Negative numbers mean turning counterclockwise.

x and y are always between -5 and 6, and they must not both equal 0.

Karnaukh notation

Karnaukh notation, also known as Karnotation, was created by Daniel Karnaukh. It is based on the original notation, with brackets and slashes being removed, with the latter being replaced with spaces, and with letters being assigned to common move sets. This notation was proposed as an easier way to write, learn and share speedsolving algorithms. It was not intended to be used for scrambling the Square-1. The full notation is here, but this is an abridged version:^[3]


Abbreviation	U	U'	u	u'	D	D'	d	d'	E	E'	e	e'	M	M'	m	m'
Algorithm	(3,0)	(-3,0)	(2,-1)	(-2,1)	(0,3)	(0,-3)	(-1,2)	(1,-2)	(3,-3)	(-3,3)	(3,3)	(-3,-3)	(1,1)	(-1,-1)	(2,2)	(-2,-2)

World records

The world record for single solve is 3.41 seconds, set by Ryan Pilat of the United States at Wichita Family ArtVenture 2024.^[4]

The world record average of 5 solves (excluding fastest and slowest) is 4.81 seconds, set by Dylan Baumbach of the United States at Cube More in Ardmore 2024, with times of (4.19) 4.40 5.13 4.89 and (DNF) seconds.^[5]

Top 5 solvers by single solve^[4]

Name	Solve	Competition
Ryan Pilat	3.41s	Wichita Family ArtVenture 2024
Brendyn Dunagan	3.53s	La La Land 2024
Alessandro Ricci	3.61s	Ivrea: Back to Square One 2024
Sameer Aggarwal	3.68s	Bellevue Squan Fest 2024
Max Siauw	3.69s	UW or U Don't 2023

Top 5 solvers by Olympic average of 5 solves^[5]

Name	Average	Competition
Dylan Baumbach	4.81s	Cube More in Ardmore 2024
Max Siauw	4.91s	Stumptown Summer 2023
Hassan Khanani	4.97s	DFW Back to School 2024
Sameer Aggarwal	4.97s	NAC 2024
David Epstein	5.37s	Melbourne Summer 2023

Super Square One

The Super Square One is a 4-layer version of the Square-1. Just like the Square-1, it can adopt non-cubic shapes as it is twisted. As of 2009, it is sold by Uwe Mèffert in his puzzle shop, Meffert's.

It consists of 4 layers of 8 pieces, each surrounding a circular column which can be rotated along a perpendicular axis. This allows the pieces from the top and bottom layers and the middle two layers to be interchanged. Each layer consists of 8 movable pieces: 4 wider wedges and 4 narrower wedges. In the top and bottom layers, the wider pieces are the "corner" pieces, and the narrower pieces are the "edge pieces". In the middle two layers, the wider pieces are the "edge" pieces, and the narrower pieces are the "face centers". The wider pieces are exactly twice the angular width of the narrower pieces, so that two narrower pieces can fit in the place of one wider piece. Thus, they can be freely intermixed. This leads to the puzzle adopting a large variety of non-cubic shapes.

Square Two

The "Square Two" is yet another variation of the popular Square-1 puzzle, with extra cuts on the top and bottom layers. It is also currently marketed by Meffert's online store.
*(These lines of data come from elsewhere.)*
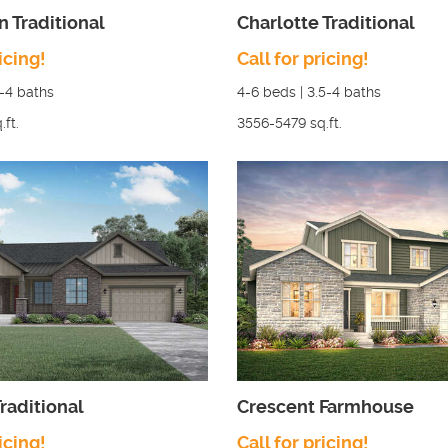
n Traditional
Charlotte Traditional
icing!
Call for pricing!
5-4
baths
4-6
beds |
3.5-4
baths
.ft.
3556-5479
sq.ft.
raditional
Crescent Farmhouse
icing!
Call for pricing!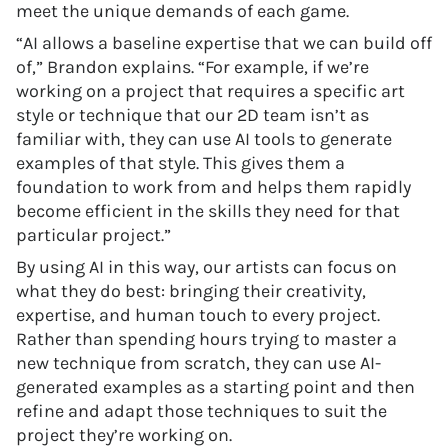
meet the unique demands of each game.
“AI allows a baseline expertise that we can build off
of,” Brandon explains. “For example, if we’re
working on a project that requires a specific art
style or technique that our 2D team isn’t as
familiar with, they can use AI tools to generate
examples of that style. This gives them a
foundation to work from and helps them rapidly
become efficient in the skills they need for that
particular project.”
By using AI in this way, our artists can focus on
what they do best: bringing their creativity,
expertise, and human touch to every project.
Rather than spending hours trying to master a
new technique from scratch, they can use AI-
generated examples as a starting point and then
refine and adapt those techniques to suit the
project they’re working on.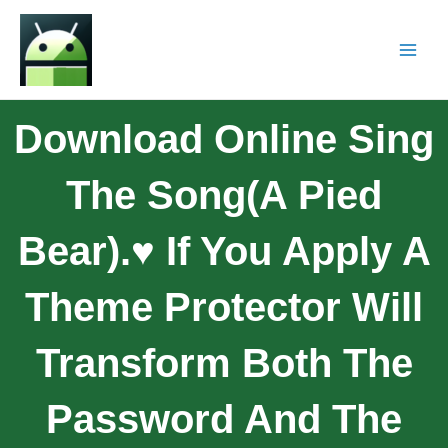
Download Online Sing
The Song(A Pied
Bear).♥ If You Apply A
Theme Protector Will
Transform Both The
Password And The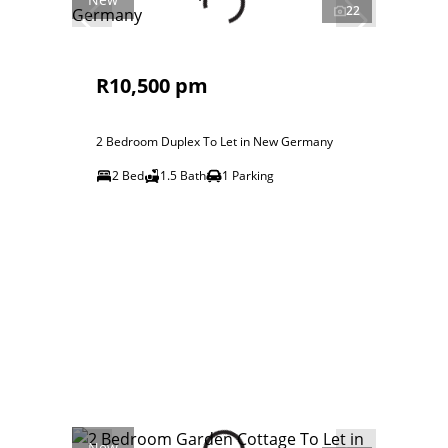
22
R10,500 pm
2 Bedroom Duplex To Let in New Germany
2 Bed
1.5 Bath
1 Parking
New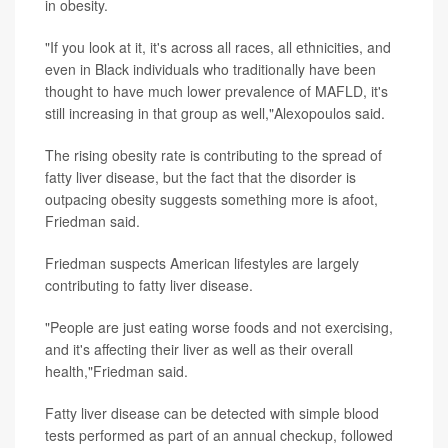
in obesity.
"If you look at it, it's across all races, all ethnicities, and
even in Black individuals who traditionally have been
thought to have much lower prevalence of MAFLD, it's
still increasing in that group as well,"Alexopoulos said.
The rising obesity rate is contributing to the spread of
fatty liver disease, but the fact that the disorder is
outpacing obesity suggests something more is afoot,
Friedman said.
Friedman suspects American lifestyles are largely
contributing to fatty liver disease.
"People are just eating worse foods and not exercising,
and it's affecting their liver as well as their overall
health,"Friedman said.
Fatty liver disease can be detected with simple blood
tests performed as part of an annual checkup, followed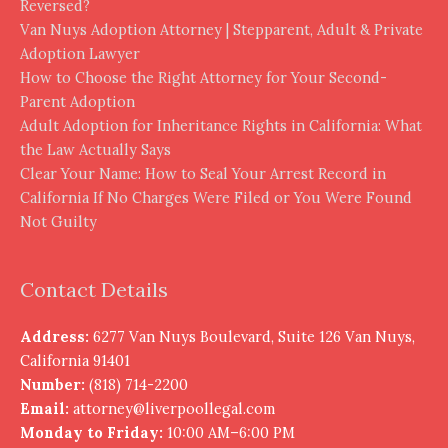
Reversed?
Van Nuys Adoption Attorney | Stepparent, Adult & Private
Adoption Lawyer
How to Choose the Right Attorney for Your Second-
Parent Adoption
Adult Adoption for Inheritance Rights in California: What
the Law Actually Says
Clear Your Name: How to Seal Your Arrest Record in
California If No Charges Were Filed or You Were Found
Not Guilty
Contact Details
Address:
6277 Van Nuys Boulevard, Suite 126 Van Nuys,
California 91401
Number:
(818) 714-2200
Email:
attorney@liverpoollegal.com
Monday to Friday:
10:00 AM–6:00 PM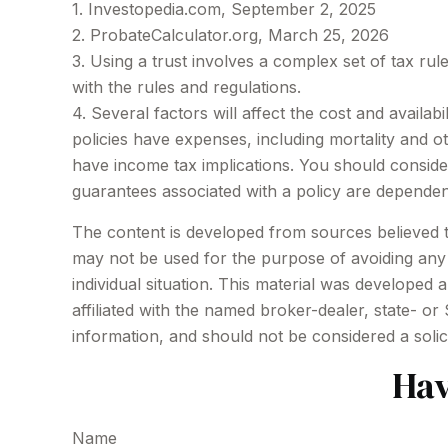
1. Investopedia.com, September 2, 2025
2. ProbateCalculator.org, March 25, 2026
3. Using a trust involves a complex set of tax rul
with the rules and regulations.
4. Several factors will affect the cost and availa
policies have expenses, including mortality and 
have income tax implications. You should conside
guarantees associated with a policy are dependen
The content is developed from sources believed to 
may not be used for the purpose of avoiding any f
individual situation. This material was developed
affiliated with the named broker-dealer, state- o
information, and should not be considered a solic
Hav
Name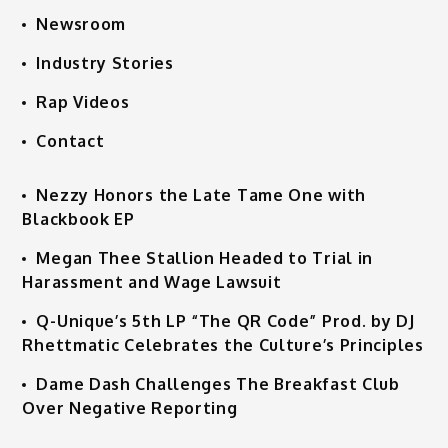
Newsroom
Industry Stories
Rap Videos
Contact
Nezzy Honors the Late Tame One with
Blackbook EP
Megan Thee Stallion Headed to Trial in
Harassment and Wage Lawsuit
Q-Unique’s 5th LP “The QR Code” Prod. by DJ
Rhettmatic Celebrates the Culture’s Principles
Dame Dash Challenges The Breakfast Club
Over Negative Reporting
The Square Two is mechanically the same as a Square-1, but the large corner wedges of the top and bottom layers are cut in half, effectively making the corner wedges as versatile as the edge wedges. This removes the locking issue present on the Square-1, which in many ways makes the Square Two easier to solve (and scramble) than its predecessor.

Solution

The Square Two, like the Super Square One, isn't much more difficult than the Square-1. In many ways, it's actually easier considering one can always make a slice turn regardless of the positions of the top and bottom layers. Mostly, it's solved just like the Original, merely requiring the extra step of combining the corner wedges. After that, it is solved exactly like the Square-1.

Number of positions

There are a total of 24 wedge pieces on the puzzle.

Any permutation of the wedge pieces is possible, including even and odd permutations. This implies there are 24!=620,448,401,733,239,439,360,000 possible permutations of these pieces.

However, the middle layer has two possible orientations for each position, increasing the number of positions by a factor of 2.

This would theoretically yield a grand total of (24!)*2=1,240,896,803,466,478,878,720,000 possible positions for the puzzle, but since the layers have 12 different orientations for each position, some positions have been counted too many times this way. This reduces the number of positions by 12^2.

The final count is (24!)/72=8,617,338,912,961,658,880,000 total possible positions.